Durante a Guerra Fria, uma empresa da Alemanha Oriental operava a movimentada estação Zoologischer Garten, em Berlim Ocidental. E a Stasi aproveitava para empregar agentes secretos nos balcões de venda de bilhetes de trem e escritório de reservas. Existia ali até um armário para uso de agentes e colaboradores.
Ao longo dos anos, a Stasi acumulou centenas de agentes secretos em posições de destaque na Alemanha Ocidental. "Günter Guillaume conseguiu acessar o gabinete do chanceler federal. Mas o mais importante foi Rainer Rupp, que trabalhou na sede da Organização do Tratado do Atlântico Norte (OTAN) em Bruxelas. De lá, enviou centenas de documentos secretos para o leste", lembra Gieseke.
A forte presença da Stasi nos setores ocidentais da cidade também está relacionada a planos da liderança da Alemanha Oriental para tomar o controle de Berlim Ocidental por vias militares. Havia, inclusive, detalhes de locais a serem atacados primeiro, como pontes, estações de trem e aeroportos. "O último plano que encontramos foi de 1987", diz Staadt.
A Stasi ainda mantinha atualizada uma lista de líderes políticos, policiais, jornalistas e funcionários públicos que seriam detidos após a invasão. "Parte desse trabalho intenso em Berlim Ocidental baseava-se na ideia de que um dia eles a assumiriam. Tinham que saber tudo sobre as pessoas que poderiam ser seus adversários. Estavam preparados para quando tivessem a oportunidade de pegar o inimigo", completa Staadt.
Máquina de controle social massiva
O Ministério para Segurança Estatal, ou Stasi, foi criado pelo SED em 1950 sob orientação direta da polícia secreta da União Soviética. A entidade atuava como polícia interna, organização secreta, autoridade investigativa e agência de inteligência.

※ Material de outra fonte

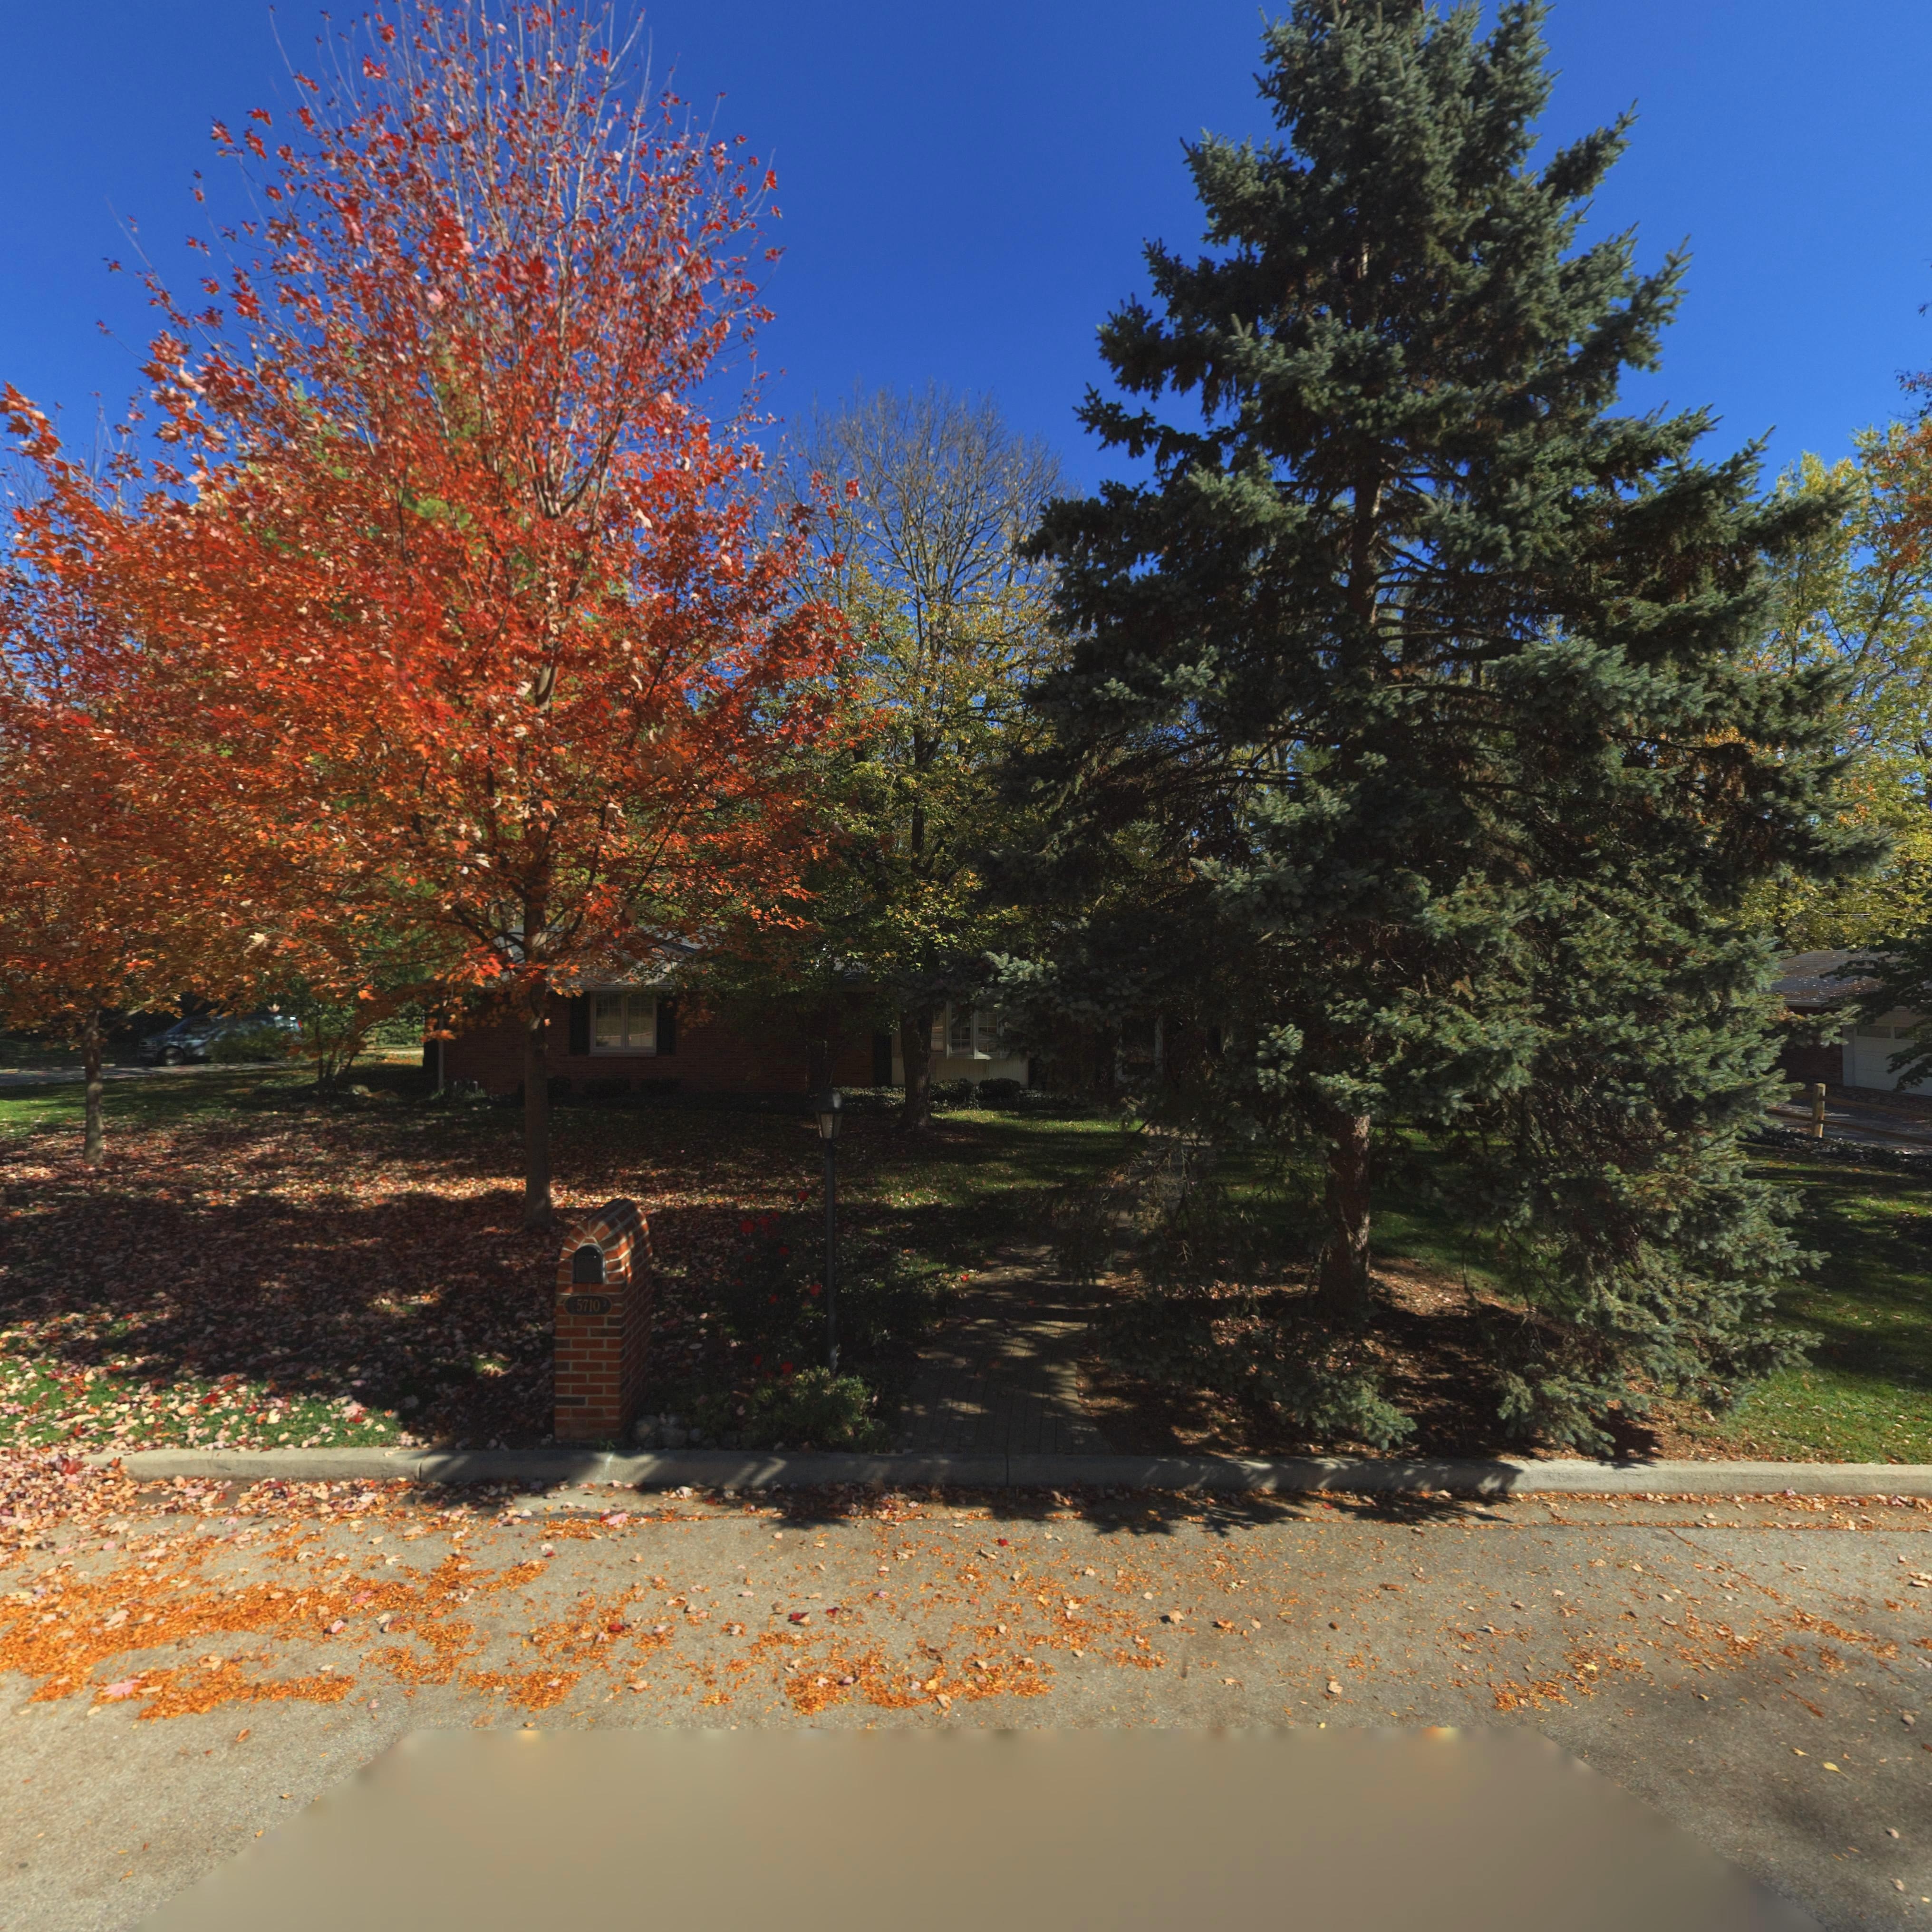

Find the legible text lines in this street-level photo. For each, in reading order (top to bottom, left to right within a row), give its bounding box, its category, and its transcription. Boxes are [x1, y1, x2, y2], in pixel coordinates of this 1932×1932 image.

Como respondia apenas à liderança da SED, ajudou o partido a manter-se no poder com mão de ferro, reprimindo quaisquer ideias ou atitudes "subversivas". Para isso, se infiltrou em todos os aspectos da vida dos alemães orientais, amealhando uma estrutura de funcionários e colaboradores não oficiais gigantesca.
A Stasi chegou a manter os chamados "escritórios locais" em empresas importantes e universidades. Agiu com brutalidade, conduziu prisões arbitrárias, destruiu reputações, realizou chantagens em massa e estimulou traições entre familiares e amigos.
Quando foi dissolvida, em janeiro de 1990, contava com 91 mil empregados oficiais – cerca de 40 mil somente em Berlim. Os colaboradores não oficiais somavam 189 mil, ou seja, 1 para cada 90 cidadãos da Alemanha Oriental.